→ TASK OBJECTIVE: Pull out every line of the records that contains the word "Manufacturer". Treat uppercase and lowercase as different.

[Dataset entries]
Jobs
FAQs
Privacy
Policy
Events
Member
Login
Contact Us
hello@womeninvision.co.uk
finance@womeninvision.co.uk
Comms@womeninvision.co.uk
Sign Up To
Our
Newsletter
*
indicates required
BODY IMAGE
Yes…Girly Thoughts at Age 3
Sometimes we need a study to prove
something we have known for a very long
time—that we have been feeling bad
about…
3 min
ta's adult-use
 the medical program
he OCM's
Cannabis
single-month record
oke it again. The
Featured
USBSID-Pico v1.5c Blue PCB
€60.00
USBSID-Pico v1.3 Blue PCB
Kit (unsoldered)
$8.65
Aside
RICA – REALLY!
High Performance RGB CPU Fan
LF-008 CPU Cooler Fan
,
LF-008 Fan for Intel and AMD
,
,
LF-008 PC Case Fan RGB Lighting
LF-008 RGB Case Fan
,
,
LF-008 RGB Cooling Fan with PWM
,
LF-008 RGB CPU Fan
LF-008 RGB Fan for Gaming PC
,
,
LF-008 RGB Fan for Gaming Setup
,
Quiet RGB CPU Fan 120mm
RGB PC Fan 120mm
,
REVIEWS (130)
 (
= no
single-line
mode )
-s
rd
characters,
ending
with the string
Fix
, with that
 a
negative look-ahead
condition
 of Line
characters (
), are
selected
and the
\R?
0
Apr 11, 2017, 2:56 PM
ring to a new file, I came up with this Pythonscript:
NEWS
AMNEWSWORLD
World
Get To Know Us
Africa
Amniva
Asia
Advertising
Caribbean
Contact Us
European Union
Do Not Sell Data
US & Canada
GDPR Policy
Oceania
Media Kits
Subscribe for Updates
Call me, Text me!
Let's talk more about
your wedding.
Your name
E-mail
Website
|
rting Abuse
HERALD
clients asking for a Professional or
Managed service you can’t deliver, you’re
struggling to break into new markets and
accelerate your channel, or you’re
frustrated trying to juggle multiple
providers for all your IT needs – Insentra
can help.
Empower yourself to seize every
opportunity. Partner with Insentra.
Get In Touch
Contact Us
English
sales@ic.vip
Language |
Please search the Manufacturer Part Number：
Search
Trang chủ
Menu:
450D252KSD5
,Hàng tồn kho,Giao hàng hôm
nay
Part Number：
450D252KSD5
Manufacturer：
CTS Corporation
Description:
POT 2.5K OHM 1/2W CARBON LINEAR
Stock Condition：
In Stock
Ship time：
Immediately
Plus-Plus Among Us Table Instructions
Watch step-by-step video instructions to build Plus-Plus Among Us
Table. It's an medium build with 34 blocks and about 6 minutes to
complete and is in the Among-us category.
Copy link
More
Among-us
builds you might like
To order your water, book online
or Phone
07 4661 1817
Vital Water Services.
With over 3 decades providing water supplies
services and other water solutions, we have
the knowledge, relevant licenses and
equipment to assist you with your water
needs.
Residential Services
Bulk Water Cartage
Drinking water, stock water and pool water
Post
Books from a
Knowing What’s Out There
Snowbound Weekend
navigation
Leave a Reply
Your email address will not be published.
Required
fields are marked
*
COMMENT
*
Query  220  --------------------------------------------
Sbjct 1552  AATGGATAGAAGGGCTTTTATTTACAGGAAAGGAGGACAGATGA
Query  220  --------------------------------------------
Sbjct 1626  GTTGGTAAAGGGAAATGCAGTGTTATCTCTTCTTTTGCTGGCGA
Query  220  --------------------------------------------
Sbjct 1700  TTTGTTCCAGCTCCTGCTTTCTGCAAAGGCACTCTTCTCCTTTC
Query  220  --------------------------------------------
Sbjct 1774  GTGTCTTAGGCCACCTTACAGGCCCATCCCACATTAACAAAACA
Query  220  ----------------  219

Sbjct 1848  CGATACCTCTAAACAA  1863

→ RESPONSE TO THE TASK:
Please search the Manufacturer Part Number：
Manufacturer：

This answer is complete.